Со своими родителями, точнее с мамой, я поговорю. Признаюсь ей в том, что у меня ребенок, муж, что живу в Москве. Пообещаю летом приехать к ним в гости. Думаю, папа обрадуется, увидев внука. И Никиту. Кольцо на пальце заставит его попридержать язык за зубами.
Вспоминаю Диму… Сообщать или нет? Тут у меня двоякое мнение. С одной стороны, я ему наврала по поводу того, что ребенок не от него; с другой стороны, он имеет право знать… Но все же промолчу, будет меньше проблем. Может ему действительно вдруг взбредет в голову стать активным участником в нашей жизни. Никите это будет неприятно. Все мужчины собственники, и он не исключение.
Вот кто больше всего обрадуется рождению сынишка, так это Полина Сергеевна. Она действительно его ждет, как родного внука. Все мечтает перед соседками гордо пройтись по двору с коляской.
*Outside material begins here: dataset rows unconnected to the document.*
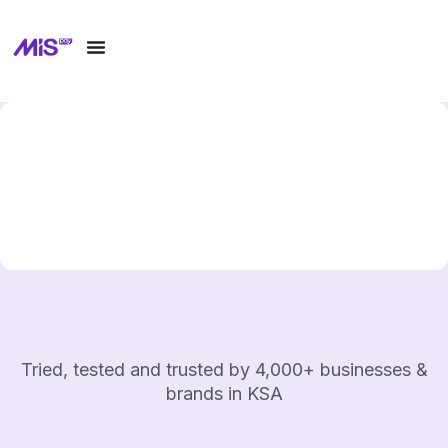
Tried, tested and trusted by 4,000+ businesses &
brands in KSA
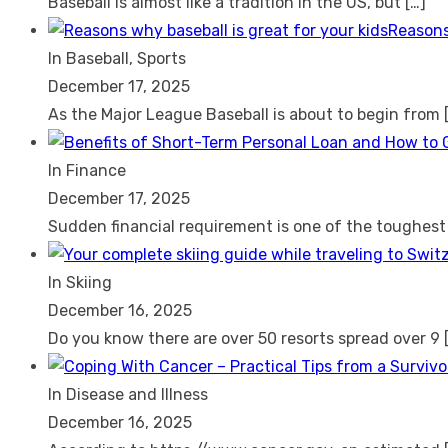
Baseball is almost like a tradition in the US, but
[…]
Reasons
In Baseball, Sports
December 17, 2025
As the Major League Baseball is about to begin from
In Finance
December 17, 2025
Sudden financial requirement is one of the toughes
In Skiing
December 16, 2025
Do you know there are over 50 resorts spread over 9
In Disease and Illness
December 16, 2025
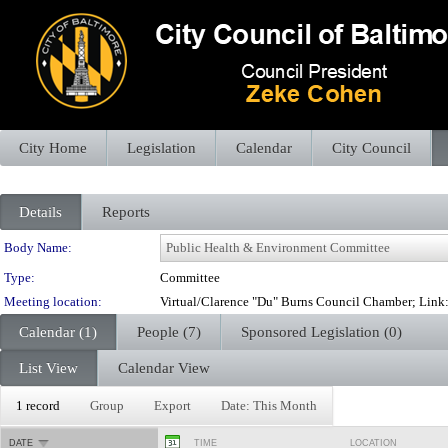
City Home
Legislation
Calendar
City Council
Details
Reports
Department Details
Body Name:
Type:
Committee
Meeting location:
Virtual/Clarence "Du" Burns Council Chamber; Lin
Calendar (1)
People (7)
Sponsored Legislation (0)
List View
Calendar View
1 record
Group
Export
Date: This Month
DATE
TIME
LOCATION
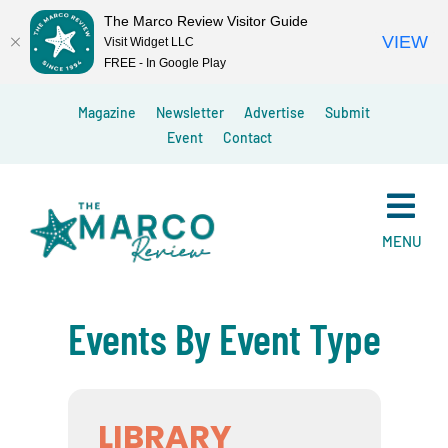
The Marco Review Visitor Guide
VIEW
Visit Widget LLC
FREE - In Google Play
Skip
Magazine
Newsletter
Advertise
Submit
to
Event
Contact
content
MENU
Events By Event Type
LIBRARY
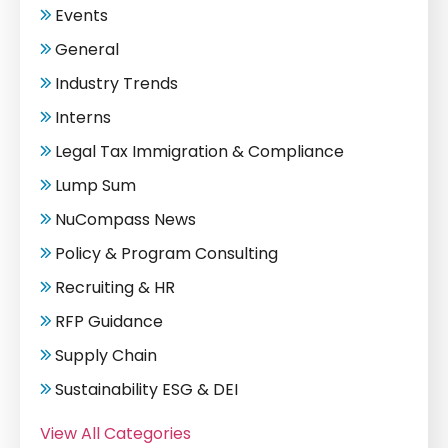
Events
General
Industry Trends
Interns
Legal Tax Immigration & Compliance
Lump Sum
NuCompass News
Policy & Program Consulting
Recruiting & HR
RFP Guidance
Supply Chain
Sustainability ESG & DEI
View All Categories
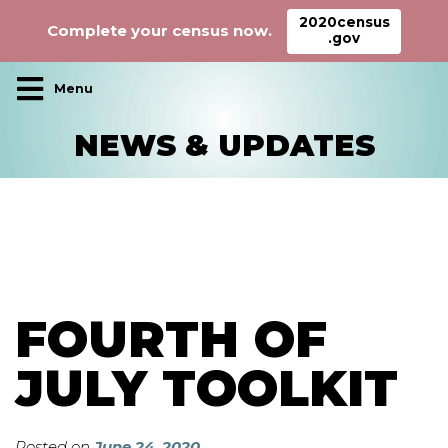
2020census
Complete your census now.
.gov
Main Navigation
NEWS & UPDATES
FOURTH OF
JULY TOOLKIT
Posted on
June 24, 2020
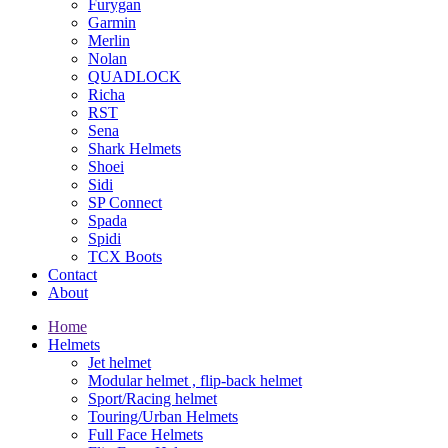
Furygan
Garmin
Merlin
Nolan
QUADLOCK
Richa
RST
Sena
Shark Helmets
Shoei
Sidi
SP Connect
Spada
Spidi
TCX Boots
Contact
About
Home
Helmets
Jet helmet
Modular helmet , flip-back helmet
Sport/Racing helmet
Touring/Urban Helmets
Full Face Helmets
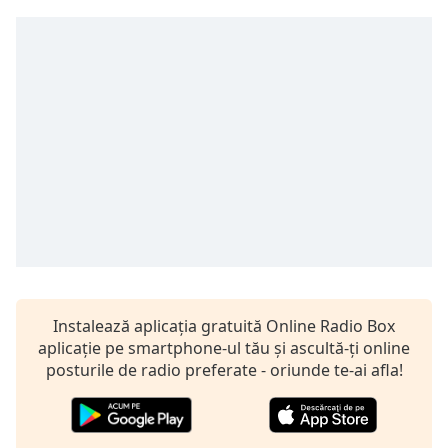
opens
subtitles
settings
dialog
subtitles
off
,
selected
Audio
Track
Picture-
in-
Picture
Fullscreen
This
is
Instalează aplicația gratuită Online Radio Box
a
aplicație pe smartphone-ul tău și ascultă-ți online
modal
posturile de radio preferate - oriunde te-ai afla!
window.
Beginning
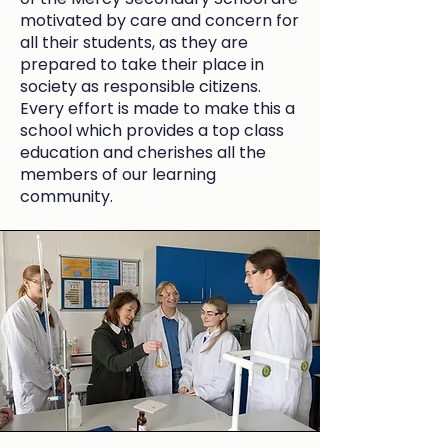
motivated by care and concern for
all their students, as they are
prepared to take their place in
society as responsible citizens.
Every effort is made to make this a
school which provides a top class
education and cherishes all the
members of our learning
community.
Даже имена подбирает, все высматривает по святкам, читает значения, вслух произносит подобранное имя с отчеством. Никита сам сказал, ребенок будет записан на его фамилию и будет носить его отчество.
— Что с ней?
— Кажется уснула.
Прислушиваюсь. Чувствую напряжение вокруг. Нервное ожидание. Я сама напрягаюсь, ожидая вот-вот самое счастливое событие в своей жизни: рождения ребенка. Первый раз не забывается. И буду помнить больничный запах, врачей в халатах и маске. Буду щурится каждый раз, когда в глаза будет попадать синеватый свет ламп.
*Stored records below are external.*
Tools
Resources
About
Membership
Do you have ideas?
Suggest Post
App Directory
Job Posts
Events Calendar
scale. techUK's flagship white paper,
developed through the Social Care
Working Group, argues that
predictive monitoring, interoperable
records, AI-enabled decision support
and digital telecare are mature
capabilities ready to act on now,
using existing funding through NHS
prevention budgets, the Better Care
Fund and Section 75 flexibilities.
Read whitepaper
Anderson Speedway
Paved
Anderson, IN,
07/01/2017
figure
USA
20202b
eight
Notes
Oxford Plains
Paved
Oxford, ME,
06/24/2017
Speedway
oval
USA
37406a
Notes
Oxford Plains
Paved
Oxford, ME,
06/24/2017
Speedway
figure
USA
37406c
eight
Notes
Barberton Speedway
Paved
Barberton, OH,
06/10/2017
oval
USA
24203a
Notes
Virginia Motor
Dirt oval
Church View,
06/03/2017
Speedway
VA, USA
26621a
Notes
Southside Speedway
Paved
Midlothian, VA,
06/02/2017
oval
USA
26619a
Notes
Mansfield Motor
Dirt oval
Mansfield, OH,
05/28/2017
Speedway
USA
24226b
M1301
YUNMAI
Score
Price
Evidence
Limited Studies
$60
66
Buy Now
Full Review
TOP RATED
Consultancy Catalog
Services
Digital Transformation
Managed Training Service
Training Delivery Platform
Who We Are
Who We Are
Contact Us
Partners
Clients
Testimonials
Пытаюсь понять, что происходит за шторкой перед моим лицом. Почему-то все молчат, только как-то тяжело дышат. Боюсь открыть глаза, понимаю, что врачи сразу же перестанут разговаривать между собой. А мне так важно знать, что сейчас с моим сыном.
— Осторожно его вытаскивай. Держи. Пуповину не забудь перерезать.
— Что там?
— Сейчас.
— Почему он не кричит? — слышу беспокойство в голосе Бориса Романовича.
— Дыхания нет. И сердцебиение не прослушивается.
— Так чего ты стоишь, идиот! Где реаниматологи?! — рявкает мой врач, вызывая во мне бурю паники за жизнь сына.
— Да здесь мы! Что у вас тут? — слышу шаги, возню, не выдерживаю и открываю глаза. Анестезиолог замечает мой взгляд, на кого-то смотрит, двигает бровями.
— Что с ребенком? — шепотом спрашиваю, пытаюсь среди чужого дыхания услышать одно единственное, самое родное. — Почему он не плачет? Покажите мне его!
Аня
Эту ночь я запомню, как самую бесконечную. От волнения, тревоги и неизвестности мне не удается сомкнуть глаз. Я пытаюсь у дежурной медсестры что-то выяснять, но она мне лишь улыбается и говорит, что следует дождаться врача. А врача все нет и нет, и в моей голове возникают самые ужасные картины.
Почему он не дышал? Я видела в роликах и фильмах, что дети после рождения кричат. Некоторых бьют по попе. Мой не издал и звука. И беспокойный голос Бориса Романовича спокойствия не внушал.